By Terry McMahon, Joel D. Rothman, and Peter M. Saparoff

The number of antitrust claims being brought in securities cases, especially class actions, in on the increase. See Peter M. Saparoff et al., “The Increasing Application of Antitrust Claims to Securities Transactions,” Securities Litigation, Winter 2016. Antitrust claims have appeared in several recent high-profile class action securities cases, including the litigations covering the LIBOR manipulation scandal [log-in required], the market for U.S. Treasuries, the foreign currency exchanges, and the precious metals markets [log-in required]. In one such class action, In re Credit Default Swaps Antitrust Litigation, No. 1:2013-md-02476 (S.D.N.Y.) (registration required), several institutional class members recently objected to a proposed settlement, criticizing, among other issues, the pricing models and methodology used to allocate settlement funds among the class plaintiffs.
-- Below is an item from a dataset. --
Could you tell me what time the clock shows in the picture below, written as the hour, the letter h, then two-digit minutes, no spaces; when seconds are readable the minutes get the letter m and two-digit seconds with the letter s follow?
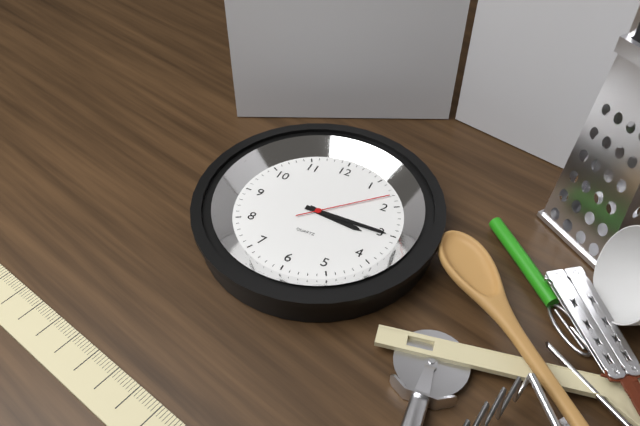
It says 3h15m08s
Although the court has now rejected those objections and approved the settlement, it is worth examining the objections in more detail. Traditionally, objections to class action settlements focus on attorney fees. But the objections in the credit default swap (CDS) litigation could signify that class members will start to examine distribution plans more closely, especially as part of these highly complex hybrid cases that address antitrust issues in the context of securities class action litigation.